The truth was, he didn't want to share his ragtag glory with any of these clever and powerful people. Oh, the churchwomen were all right, the ones who brought food—big containers of soup and coffee and spaghetti, laundry baskets of sandwiches, big bags of muffins and cookies. And the girl who collected leftovers from local restaurants was okay too—the day-old croissants from Au Bon Pain, the sausages and cheeses from the Wursthaus, and the vichyssoise from the Stockpot. Actually, there was a run on vichyssoise, and people were complaining. “Oh, no, not vichyssoise again.”
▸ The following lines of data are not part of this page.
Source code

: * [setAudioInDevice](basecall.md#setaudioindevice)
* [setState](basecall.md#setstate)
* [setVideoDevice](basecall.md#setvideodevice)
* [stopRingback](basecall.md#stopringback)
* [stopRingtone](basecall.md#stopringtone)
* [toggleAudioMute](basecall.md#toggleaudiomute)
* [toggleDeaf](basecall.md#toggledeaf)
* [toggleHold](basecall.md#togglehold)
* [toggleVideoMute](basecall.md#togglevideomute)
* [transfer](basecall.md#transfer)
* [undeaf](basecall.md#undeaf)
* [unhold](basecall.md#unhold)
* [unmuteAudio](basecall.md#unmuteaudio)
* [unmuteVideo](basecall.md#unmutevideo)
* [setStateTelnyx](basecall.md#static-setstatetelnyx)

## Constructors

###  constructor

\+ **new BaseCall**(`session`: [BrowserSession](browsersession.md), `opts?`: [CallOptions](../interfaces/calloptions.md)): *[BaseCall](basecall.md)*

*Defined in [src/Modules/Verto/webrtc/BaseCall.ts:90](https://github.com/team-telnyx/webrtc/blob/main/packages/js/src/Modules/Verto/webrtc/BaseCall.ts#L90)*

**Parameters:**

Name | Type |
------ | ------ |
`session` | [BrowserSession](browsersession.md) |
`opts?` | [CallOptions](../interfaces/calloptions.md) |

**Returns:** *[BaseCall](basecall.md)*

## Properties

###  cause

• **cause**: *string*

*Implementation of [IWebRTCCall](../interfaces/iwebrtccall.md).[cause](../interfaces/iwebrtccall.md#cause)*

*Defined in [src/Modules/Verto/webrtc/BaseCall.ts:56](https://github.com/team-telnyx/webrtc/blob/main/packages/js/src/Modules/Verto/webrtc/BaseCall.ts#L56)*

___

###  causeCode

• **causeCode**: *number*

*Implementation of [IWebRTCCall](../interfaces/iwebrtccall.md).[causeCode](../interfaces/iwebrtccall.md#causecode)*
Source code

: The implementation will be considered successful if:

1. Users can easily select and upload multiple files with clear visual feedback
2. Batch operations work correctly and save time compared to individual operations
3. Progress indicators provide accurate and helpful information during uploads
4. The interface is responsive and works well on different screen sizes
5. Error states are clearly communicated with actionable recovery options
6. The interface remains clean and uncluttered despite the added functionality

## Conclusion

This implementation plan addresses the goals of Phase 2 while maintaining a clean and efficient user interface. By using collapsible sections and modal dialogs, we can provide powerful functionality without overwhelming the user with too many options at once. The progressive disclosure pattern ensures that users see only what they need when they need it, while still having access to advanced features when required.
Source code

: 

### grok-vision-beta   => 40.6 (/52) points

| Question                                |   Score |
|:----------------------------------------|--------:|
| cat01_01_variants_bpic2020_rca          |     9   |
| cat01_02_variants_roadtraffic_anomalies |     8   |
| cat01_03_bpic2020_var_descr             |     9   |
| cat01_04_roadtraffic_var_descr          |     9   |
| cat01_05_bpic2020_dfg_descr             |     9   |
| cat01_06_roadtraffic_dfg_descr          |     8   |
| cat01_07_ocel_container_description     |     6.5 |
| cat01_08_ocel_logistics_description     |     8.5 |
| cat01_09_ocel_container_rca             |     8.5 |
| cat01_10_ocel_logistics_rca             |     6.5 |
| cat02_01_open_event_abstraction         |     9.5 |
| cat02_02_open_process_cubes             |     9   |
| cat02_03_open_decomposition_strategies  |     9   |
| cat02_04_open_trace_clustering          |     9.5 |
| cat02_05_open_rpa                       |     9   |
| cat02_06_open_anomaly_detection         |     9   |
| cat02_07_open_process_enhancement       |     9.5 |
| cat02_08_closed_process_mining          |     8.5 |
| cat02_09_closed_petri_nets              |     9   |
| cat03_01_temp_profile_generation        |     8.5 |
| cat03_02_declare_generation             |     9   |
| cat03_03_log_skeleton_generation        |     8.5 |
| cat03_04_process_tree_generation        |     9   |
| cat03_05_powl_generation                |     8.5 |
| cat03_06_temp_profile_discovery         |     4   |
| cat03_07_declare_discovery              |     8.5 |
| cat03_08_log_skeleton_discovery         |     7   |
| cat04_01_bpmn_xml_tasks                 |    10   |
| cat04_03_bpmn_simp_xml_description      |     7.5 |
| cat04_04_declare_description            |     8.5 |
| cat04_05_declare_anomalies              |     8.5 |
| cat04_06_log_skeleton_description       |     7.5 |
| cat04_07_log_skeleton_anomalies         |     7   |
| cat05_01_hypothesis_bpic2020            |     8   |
Palmer himself was a clever escapee from alimony and child support. He had been living by his wits on the street for years. He was contemptuous of all those people who thought there was only one way to live, who wanted to pin a person down with a mortgage and payments on a car and three levels of taxes and four kinds of insurance and lifelong responsibility for a wife and a couple of bratty kids.

Palmer had long since sloughed off wife and kids. It had been easy, like dumping kittens from a car window.

CHAPTER 15

I danced with the scribe and the pharisee
,

But they would not dance

And they would not follow me
.

“The Lord of the Dance”

T
he most annoying thing about the tent city at Harvard's very door was not its seventy-five homeless residents, it was the infection spreading in the student body and among the so-called liberal members of the faculty. Students and professors were flocking to the overpass, bringing along their expensive Arctic camping equipment, demonstrating their sympathy, sleeping out all night under the cold stars.

“It's politically correct, that's why,” said Ellery Beaver, Associate Vice-President for Government and Community Affairs, in his office in Massachusetts Hall. “They'll go along with anything dumb, as long as it's in behalf of the retarded, the alcoholic, the criminal, the drug-addicted, the promiscuous.”

Ernest Henshaw looked at him nervously. He had been bending over a file drawer, counting the files. “It's too much,” he said vaguely. “It's just too much.”

“You said a mouthful. It certainly is a bit much. So the question is, do we talk to the ringleader, this guy Nifto, or do we just ignore the whole thing and not give it the cachet of our official notice?”

Henshaw wasn't listening. “All these files,” he said, making a sweeping gesture at the four large cabinets in the corner of his office, “it's too much.” He walked to the window and stared across the Yard at the bare branches of the trees around University Hall. It occurred to him how much better they looked now than in the summertime, when they were clothed in tens of thousands of leaves. How many leaves were there really? He could imagine himself next summer, standing on a ladder to count them, one leaf at a time.